Il leur est vendu un terrain d’une superficie de 32 a 12 ca pour le prix de 2700 FB.

La construction à venir devra être érigée à 3 m 40 du chemin.
Le notaire certifie qu’il a reçu 2000 FB des administrateurs de la société. Quant aux 700 FB de surplus, ils devront être payés au propriétaire avec intérêt annuel de 5 % en son domicile dans les trois mois à dater de ce jour.
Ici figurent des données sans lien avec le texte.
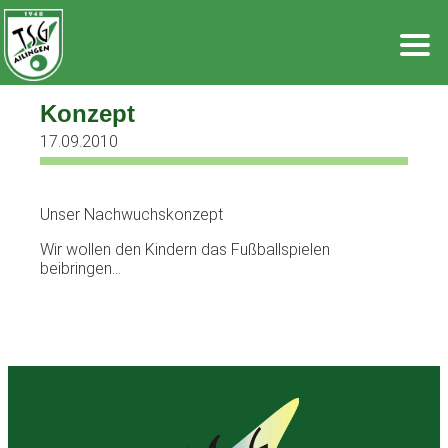
Zum
Inhalt
springen
Konzept
17.09.2010
Unser Nachwuchskonzept
Wir wollen den Kindern das Fußballspielen
beibringen…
Le Vigilance en liquidation

Le 30 septembre 1961, suite à la tenue de l’assemblée générale de la Vigilance a été actée sa dissolution en présence de deux liquidateurs MM Willems et Lhoir. Cette assemblée générale  a approuvé l’apport fait à la Nouvelle Vigilance des biens de la société moyennant la distribution des 100 parts aux associés de la façon suivante :

Pour M Alexis Magis : 10 parts
Pour les 15 autres 6 parts chacun donc un total de 90 parts

Ce qui fut fait sous la signature de MM Georges Glineur, président et Alexis Magis, secrétaire.

La Nouvelle Vigilance en augmentation de capital

En sa séance du 21 septembre 1962, les liquidateurs de la SC La Vigilance font l’apport d’un immeuble sis rue Jules Destrée à Dampremy dénommé Maison du Peuple. Les liquidateurs distribuent les 100 parts.

 Il est signalé que le Conseil d’administration de la Nouvelle Vigilance agrée comme membres tous les membres de la société en liquidation.

La nouvelle société est représentée par MM Emmanuel Willems, Maurice Magis, Arthur Bleux, Robert Dussart et Jules Martin.